The term was first introduced by Daniel Kahneman. The basic idea is that two people with competing perspectives on an issue work together towards a joint belief. Two people working in good faith would be able to devise various experiments and discussions that clarify the idea and work towards a joint belief. (Kahneman uses the word "truth", but I think the word "belief" is more justified in this context).
AI x-risk is a good place to have a public adversarial collaboration
First the issue is especially polarising. The beliefs of people working on AI risk are that AI presents one of the greatest challenges to humanity's survival. On the other hand, AI research organisations by revealed preference (they're going full speed ahead on building AI capabilities) and stated preference (see this survey too) think the risk is much lower.

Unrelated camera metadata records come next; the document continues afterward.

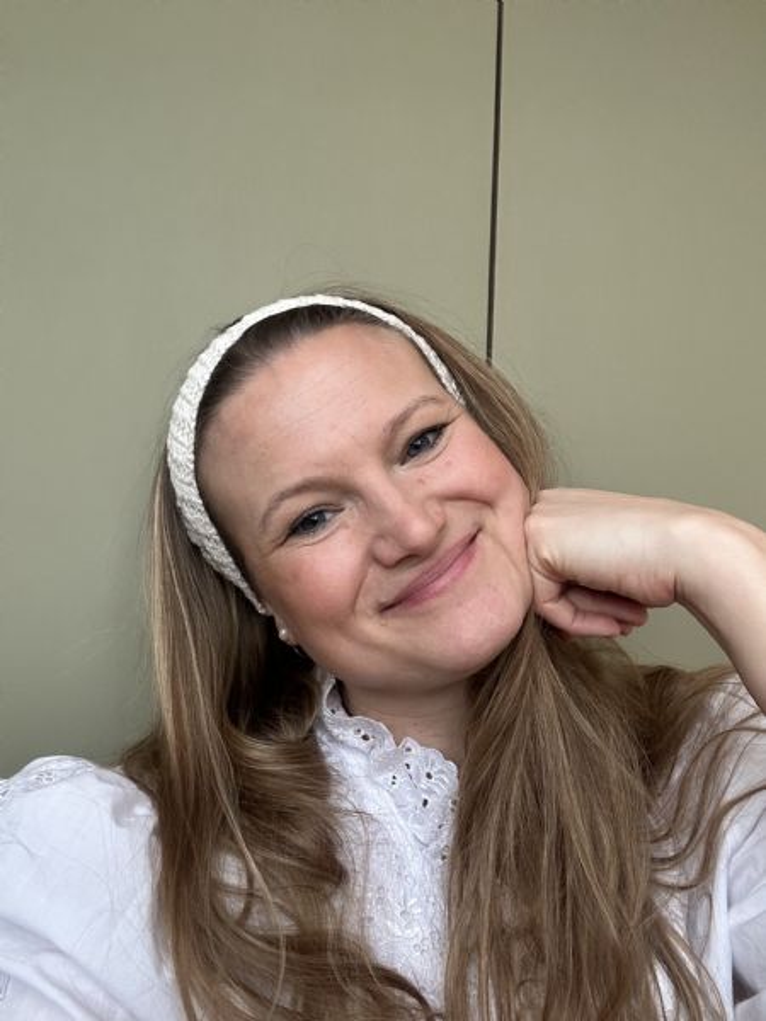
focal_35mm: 30
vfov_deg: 60.0
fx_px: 885
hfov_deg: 46.8
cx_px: 383
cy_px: 510
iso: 80
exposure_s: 1/95
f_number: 1.9
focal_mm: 2.69
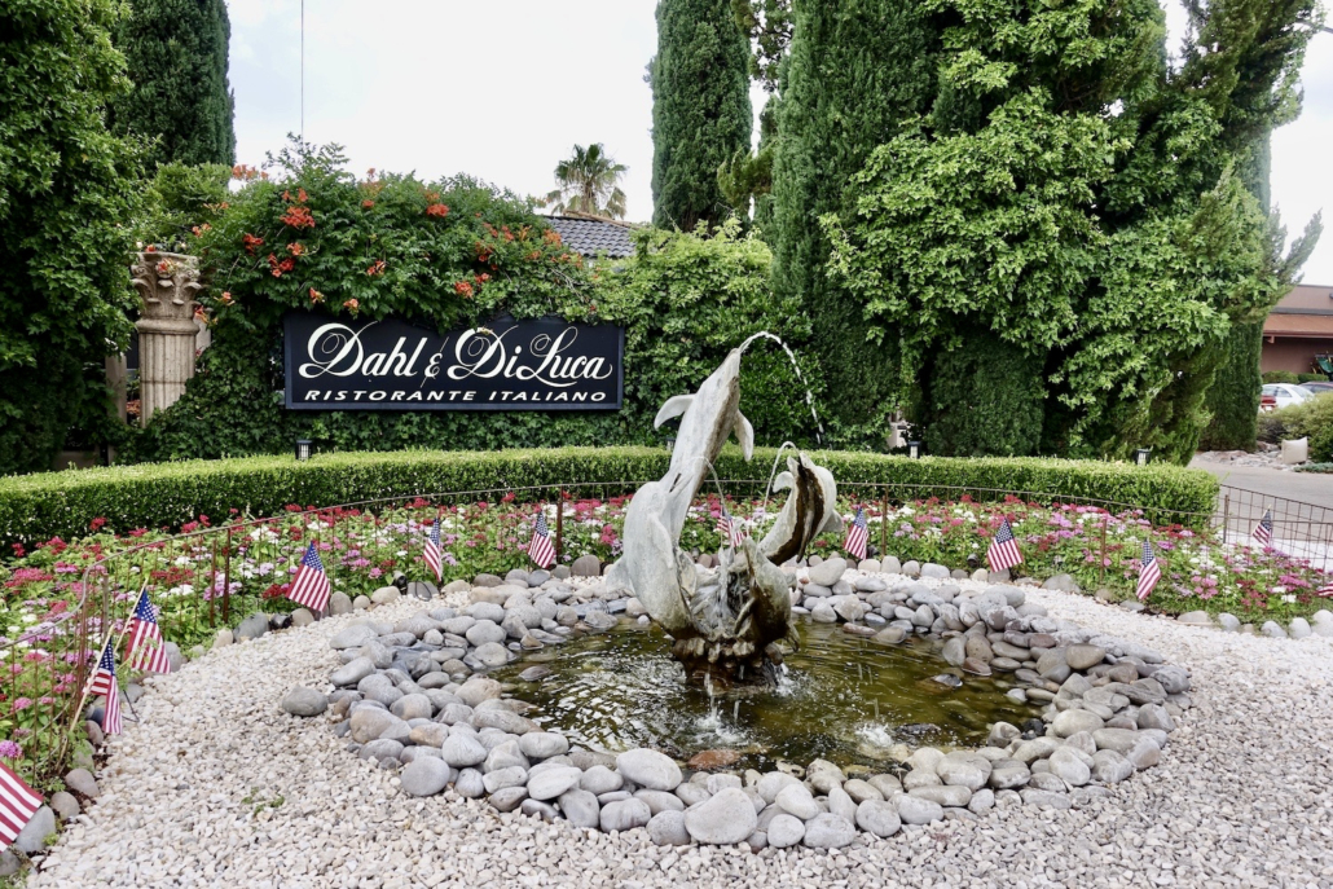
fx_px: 1000
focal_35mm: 27
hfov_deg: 67.4
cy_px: 444
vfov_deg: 47.9
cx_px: 666
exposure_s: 1/80
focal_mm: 10.07
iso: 125
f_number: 4
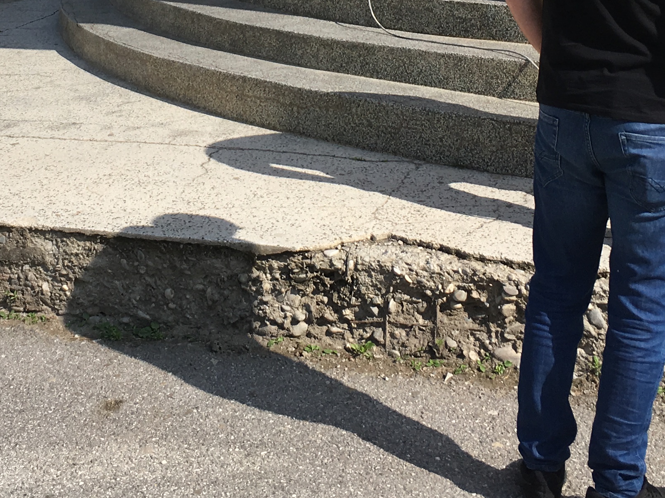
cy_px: -60
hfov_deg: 26.6
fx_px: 1402
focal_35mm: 73
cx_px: 244
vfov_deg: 19.3
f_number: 2.2
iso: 25
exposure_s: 1/1672
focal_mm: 4.15
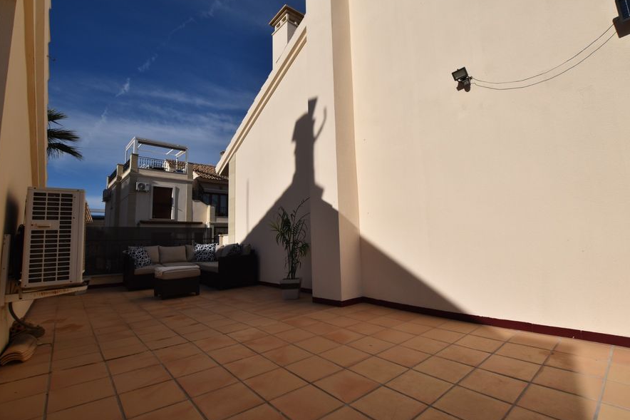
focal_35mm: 16
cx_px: 317
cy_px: 201
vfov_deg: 73.7
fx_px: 280
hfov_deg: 96.7
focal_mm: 10
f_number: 10
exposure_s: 1/1000
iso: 200
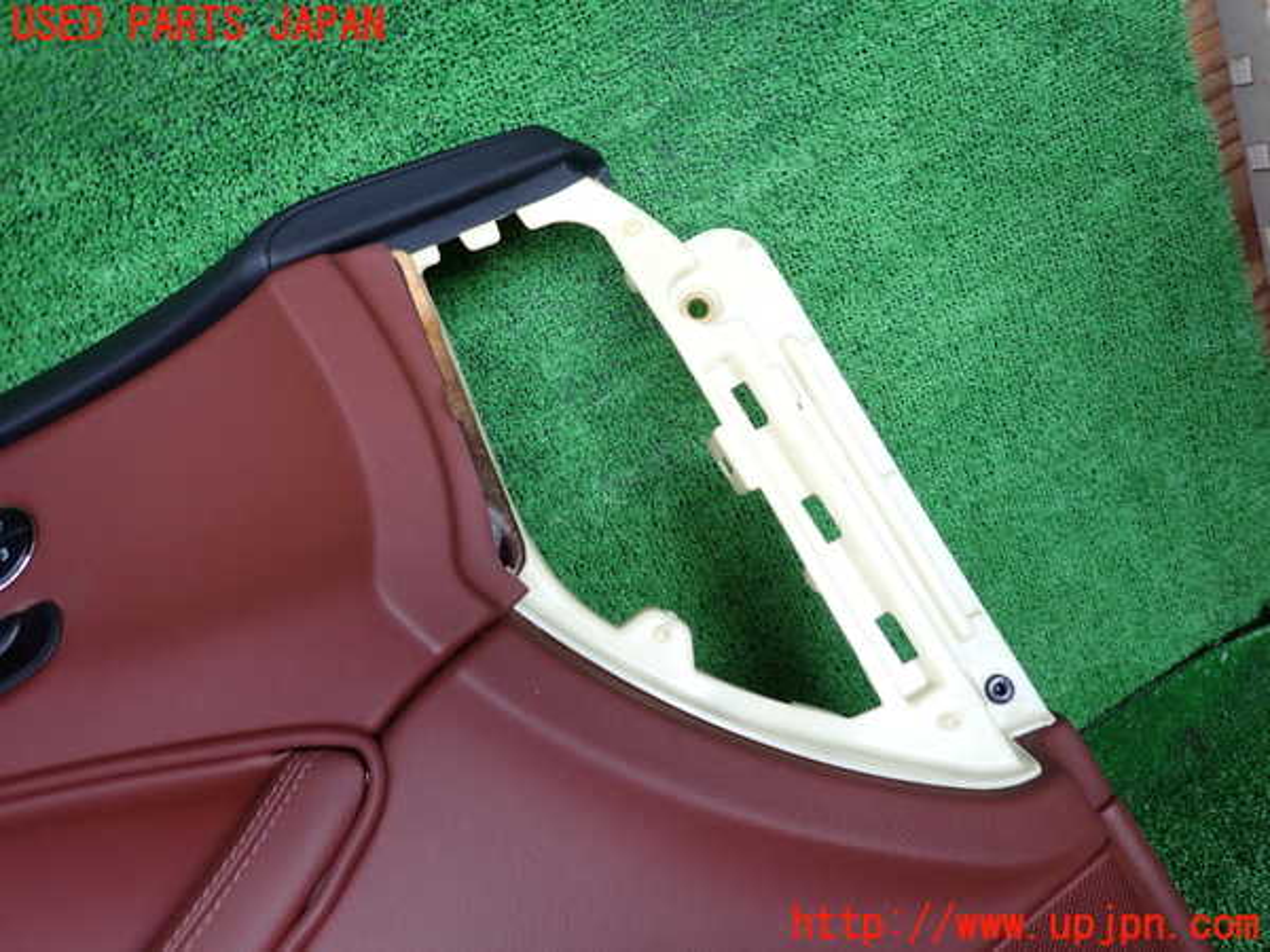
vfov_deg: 54.9
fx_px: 917
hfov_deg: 69.4
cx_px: 635
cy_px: 476
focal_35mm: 25
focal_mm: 4.5
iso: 160
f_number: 2
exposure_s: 1/125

In my opinion having an adversarial collaboration between a top AI safety person (who works on x-risk from AI) and someone who did not think that the x risks were substantial would have clear benefits.
- It would make the lines of disagreement clearer. To me, an outsider in the space it's not very clear where exactly people disagree and to what extent. This would clear that up and possibly provide a baseline for future debate to be based on.
- It would also legitimise x-risk concerns quite a bit if this was to be co-written by someone respected in the field.
- Finally, it would make both sides of the debate evaluate the other side clearly and see their own blindspots better. This would improve the overall epistemic quality of the AI x-risk debate.
How could this go wrong?
- The main failure mode is that the parties writing it aren't doing it in good faith. If they're trying to write it out with the purpose of proving the other side wrong, it will fail terribly.
- The second failure mode is that the arguments for either sides are based too much on thought experiments and it is hard to find a resolution because there isn't much empirical grounding for either side. In Kahenman's example, even with actual experiments they could infer from, both parties couldn't agree with it for 8 years. That's entirely possible with this as well.
Other key considerations
- Finding the right people from both sides of the debate might be more difficult than I assume. I think there are people who can do it (eg. Richard Ngo and Jacob Buckman have said that they have done it in private) and Boaz Bark and Ben Edelman have also published a thoughtful critique (although not an adversarial collaboration), but it maybe that they're too busy or aren't interested enough in doing it
- A similar version has been done before and this might risk duplicating it. I don't think this is the case because the debate was hard to follow and not explicitly written with the indent of finding a joint belief.
I think adversarial collaborations are very interesting, so I am curious to hear if anyone has done any work on how we can make this technique scale a bit more? Such as writing a good manual for how to do this?
A starting point may be these two posts on an adversarial collaboration contest from 2019: https://slatestarcodex.com/2019/12/09/2019-adversarial-collaboration-entries/ and https://slatestarcodex.com/2020/01/13/2019-adversarial-collaboration-winners/.
There aren't too many insights relating directly to scaling, however. Important takeaways seem to be (a) it's a lot of work to coordinate, (b) lots of teams dropped out and (c) providing a template and perhaps some formatting instructions may be useful.